Improvisation shows – featuring scenes, games, story-telling, and music – have been increasing steadily since then. In the 1980s, Chicago City Limits and the First Amendment performed before packed houses in New York City, as did the Committee in California and ComedySportz seemingly everywhere (they are a franchise). And the trend continues to this day, with lines around the block for such groups as the Upright Citizens Brigade and such venues as the PIT (People’s Improvisational Theater) in Manhattan.

At Sunday Night Improv (l to r) Tom Soter, Miriam Sirota, Jeff Clinkenbeard, and Nancy Lombardo.

At Sunday Night Improv (l to r): Tom Soter, Miriam Sirota, Jeff Clinkenbeard, and Nancy Lombardo.

What is an improv show? Once upon a time, it was simple: a group of five or six players taking suggestions (a location, a state of mind, a relationship) that they would then use in a scene, story, or improvised song. These days, however, almost anything goes in an improv show: from the multi-layered “long-form” piece called “The Harold,” to the bizarre antics of a man who performs all the roles in a one-man improv “troupe.”

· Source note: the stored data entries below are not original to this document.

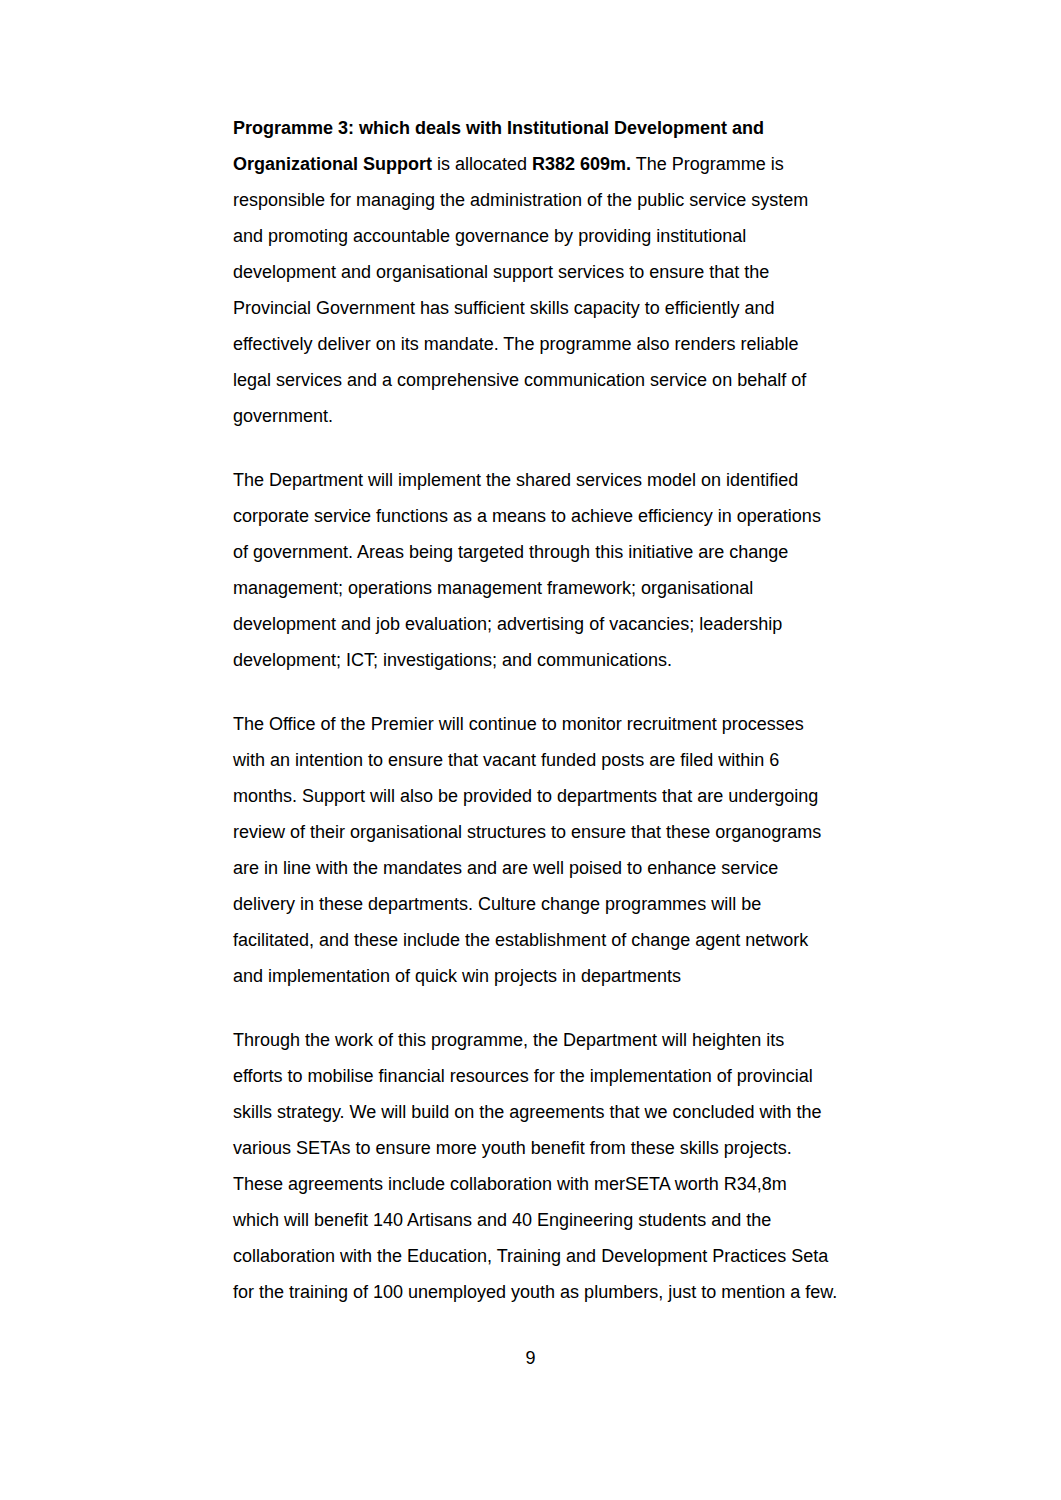Programme 3: which deals with Institutional Development and Organizational Support is allocated R382 609m. The Programme is responsible for managing the administration of the public service system and promoting accountable governance by providing institutional development and organisational support services to ensure that the Provincial Government has sufficient skills capacity to efficiently and effectively deliver on its mandate. The programme also renders reliable legal services and a comprehensive communication service on behalf of government.
The Department will implement the shared services model on identified corporate service functions as a means to achieve efficiency in operations of government. Areas being targeted through this initiative are change management; operations management framework; organisational development and job evaluation; advertising of vacancies; leadership development; ICT; investigations; and communications.
The Office of the Premier will continue to monitor recruitment processes with an intention to ensure that vacant funded posts are filed within 6 months. Support will also be provided to departments that are undergoing review of their organisational structures to ensure that these organograms are in line with the mandates and are well poised to enhance service delivery in these departments. Culture change programmes will be facilitated, and these include the establishment of change agent network and implementation of quick win projects in departments
Through the work of this programme, the Department will heighten its efforts to mobilise financial resources for the implementation of provincial skills strategy. We will build on the agreements that we concluded with the various SETAs to ensure more youth benefit from these skills projects. These agreements include collaboration with merSETA worth R34,8m which will benefit 140 Artisans and 40 Engineering students and the collaboration with the Education, Training and Development Practices Seta for the training of 100 unemployed youth as plumbers, just to mention a few.
9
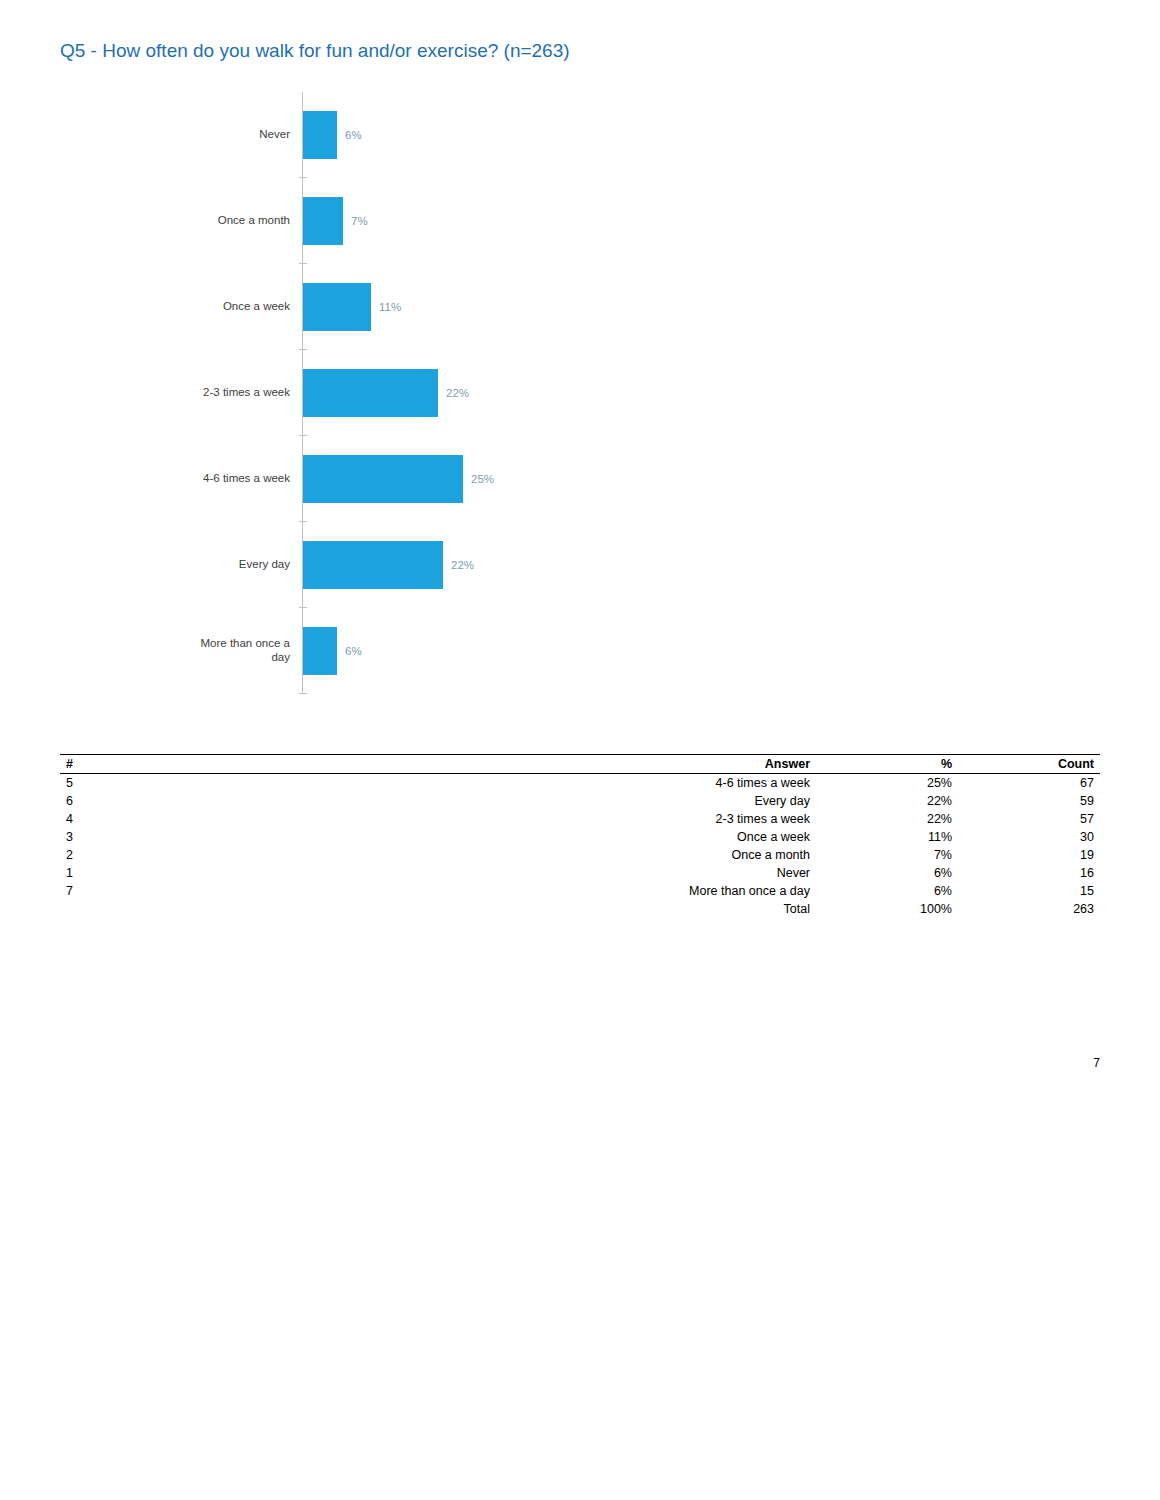Q5 - How often do you walk for fun and/or exercise? (n=263)
Never
6%
Once a month
7%
Once a week
11%
2-3 times a week
22%
4-6 times a week
25%
Every day
22%
More than once a
day
6%
| # | Answer | % | Count |
| --- | --- | --- | --- |
| 5 | 4-6 times a week | 25% | 67 |
| 6 | Every day | 22% | 59 |
| 4 | 2-3 times a week | 22% | 57 |
| 3 | Once a week | 11% | 30 |
| 2 | Once a month | 7% | 19 |
| 1 | Never | 6% | 16 |
| 7 | More than once a day | 6% | 15 |
| | Total | 100% | 263 |
7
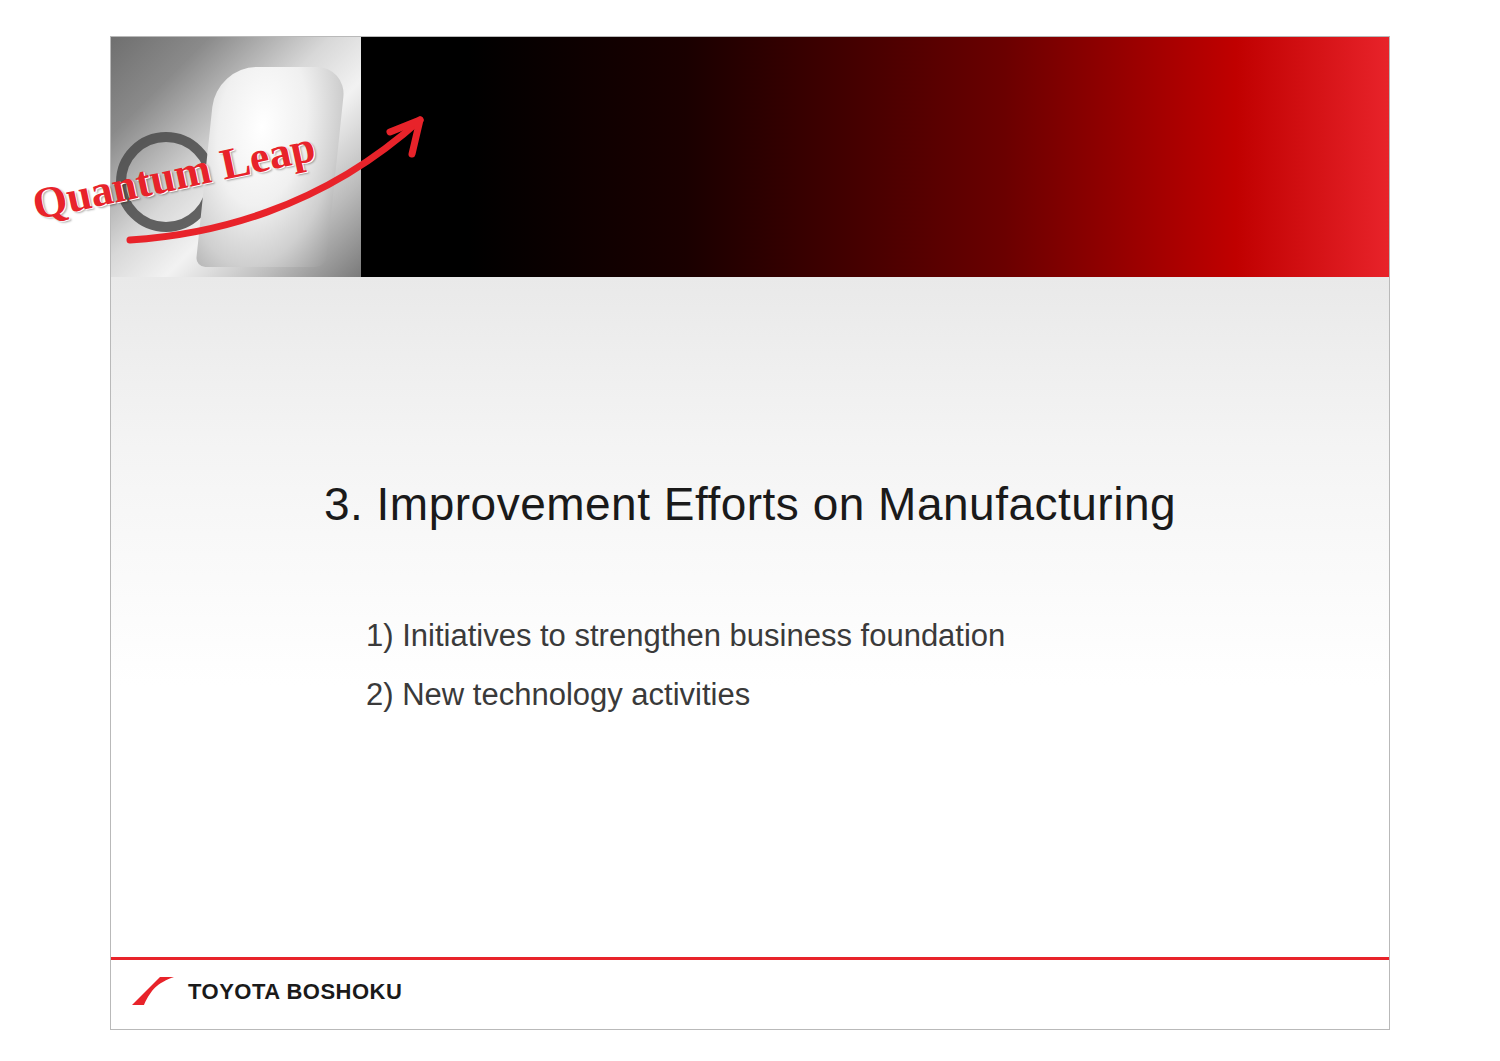Quantum Leap
3. Improvement Efforts on Manufacturing
1) Initiatives to strengthen business foundation
2) New technology activities
TOYOTA BOSHOKU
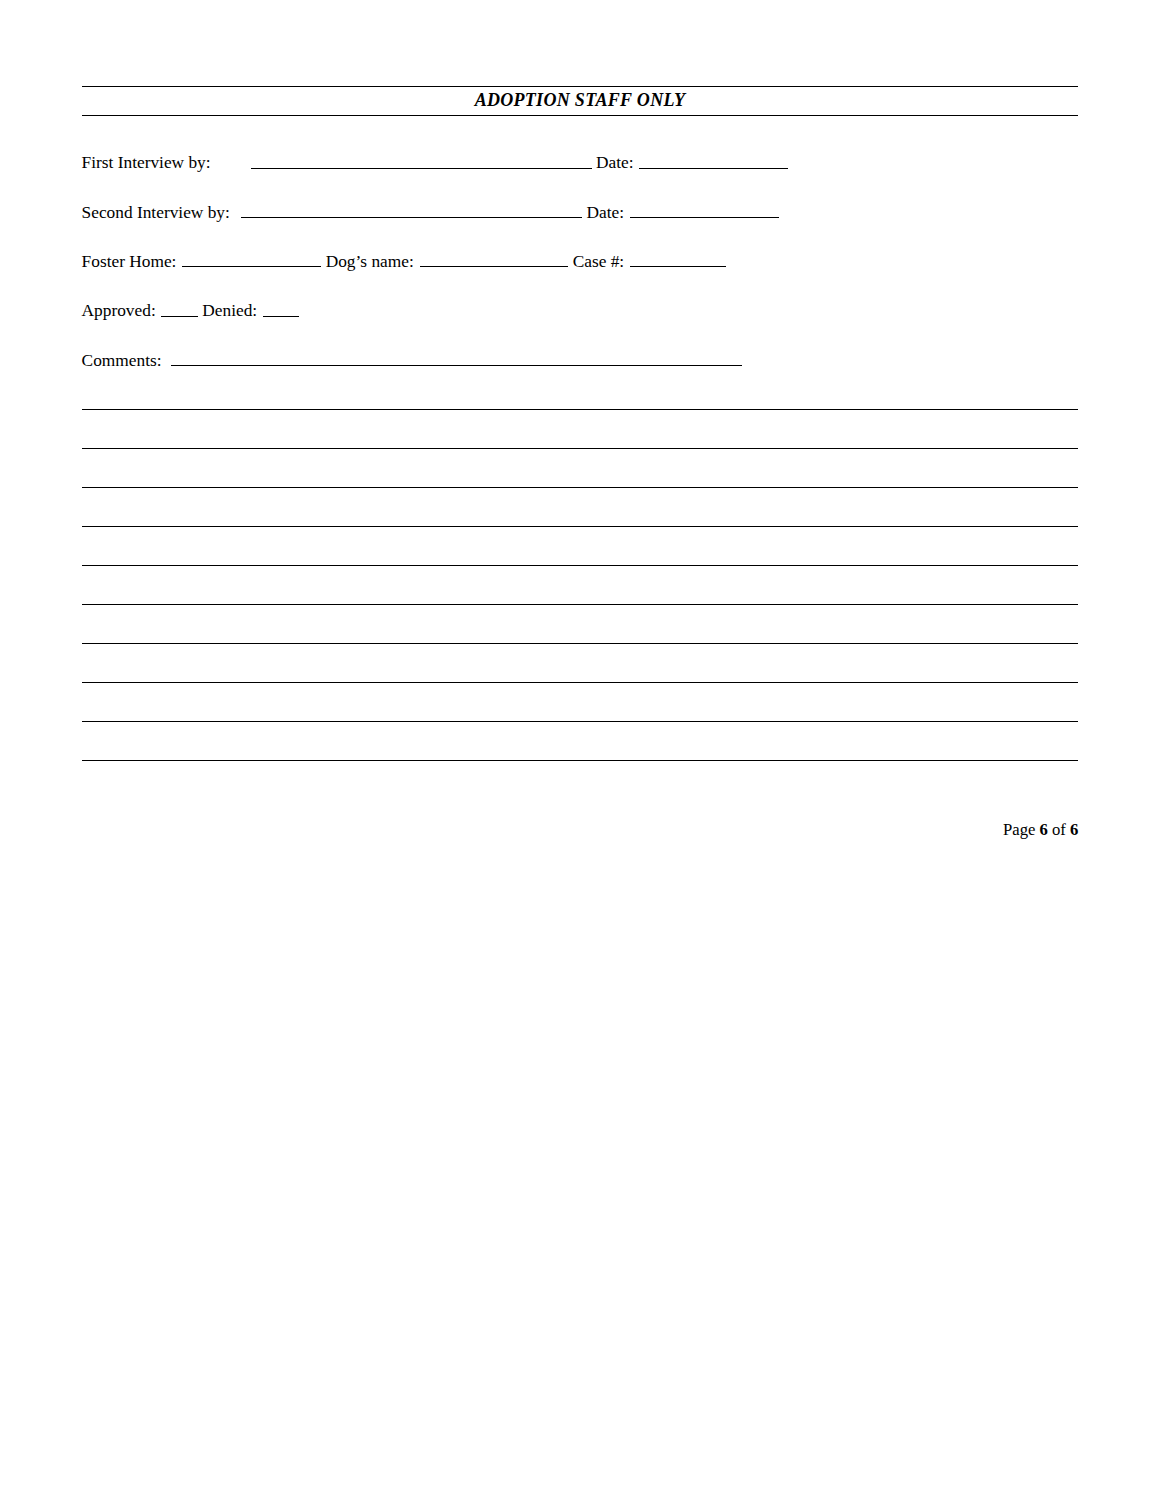ADOPTION STAFF ONLY
First Interview by: Date:
Second Interview by: Date:
Foster Home: Dog’s name: Case #:
Approved: Denied:
Comments:
Page 6 of 6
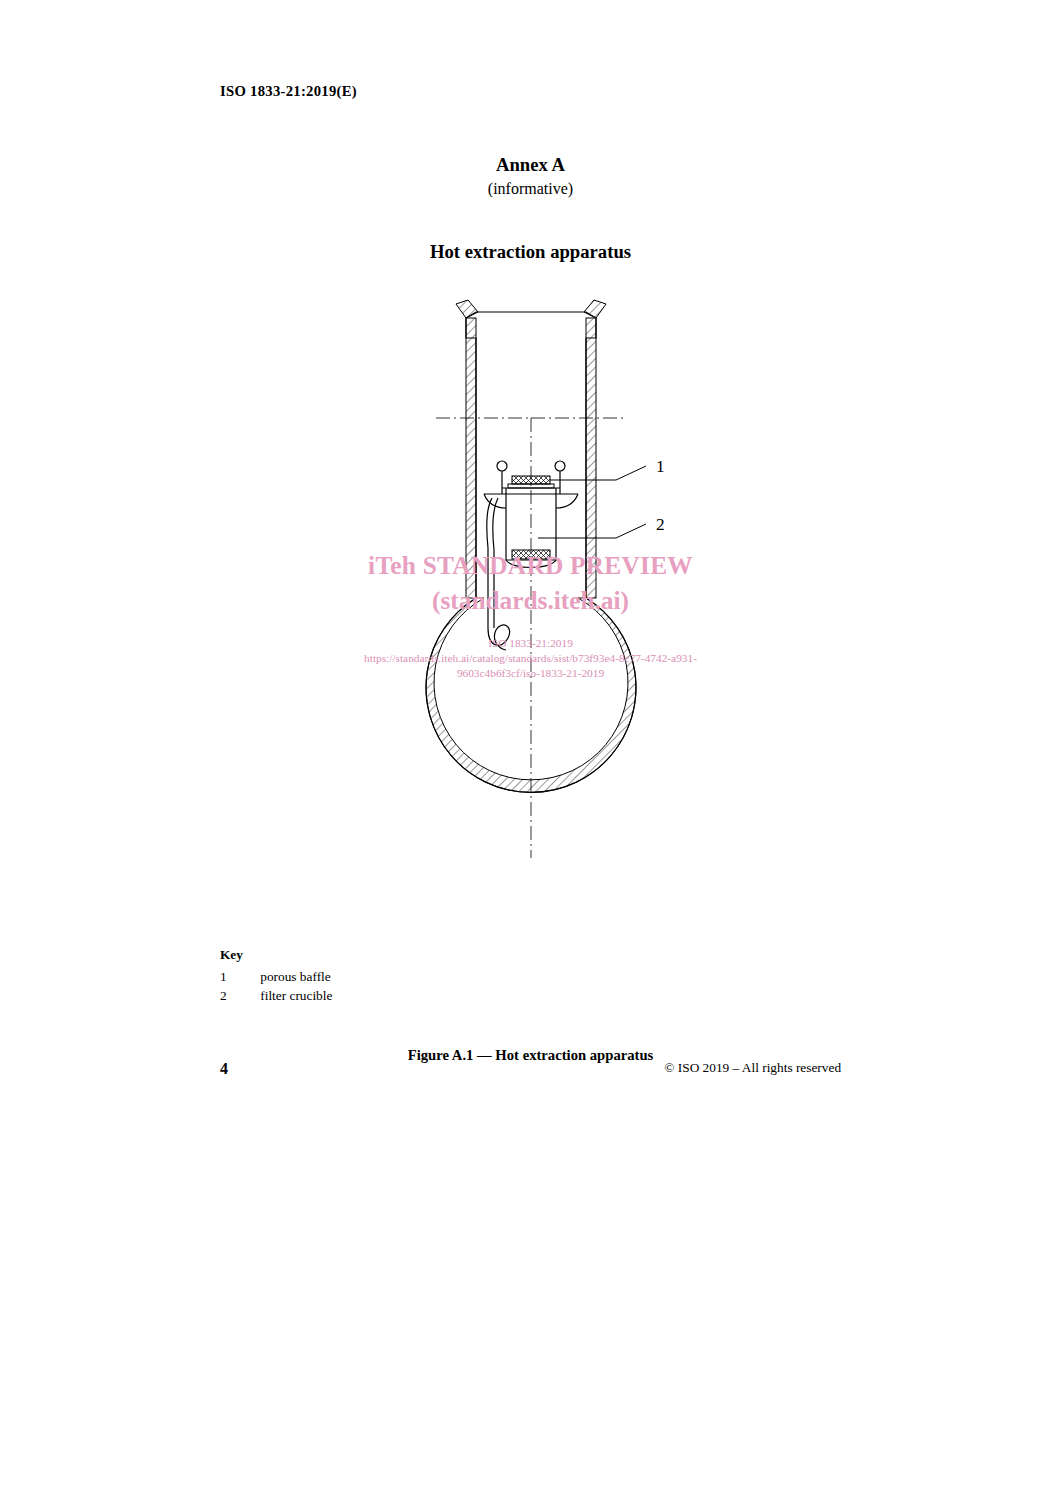ISO 1833-21:2019(E)
Annex A
(informative)
Hot extraction apparatus
1 2
iTeh STANDARD PREVIEW
(standards.iteh.ai)
ISO 1833-21:2019
https://standards.iteh.ai/catalog/standards/sist/b73f93e4-8c77-4742-a931-
9603c4b6f3cf/iso-1833-21-2019
Key
| 1 | porous baffle |
| 2 | filter crucible |
Figure A.1 — Hot extraction apparatus
4 © ISO 2019 – All rights reserved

All of this has been fed and amplified by the success of such TV shows as Curb Your Enthusiasm, a series that utilized improv to create scenes for each episode using planned scenarios, much as the commedia dell’arte did, and the game show Whose Line Is It Anyway? The latter program was both good and bad for improv. Good, because It popularized the art form but bad because it also (through editing) made it appear as though improv succeeds every time and that you have to be a quick-thinking, specialized wit to do this stuff.

That ain’t necessarily so, as we hope to show you in our book.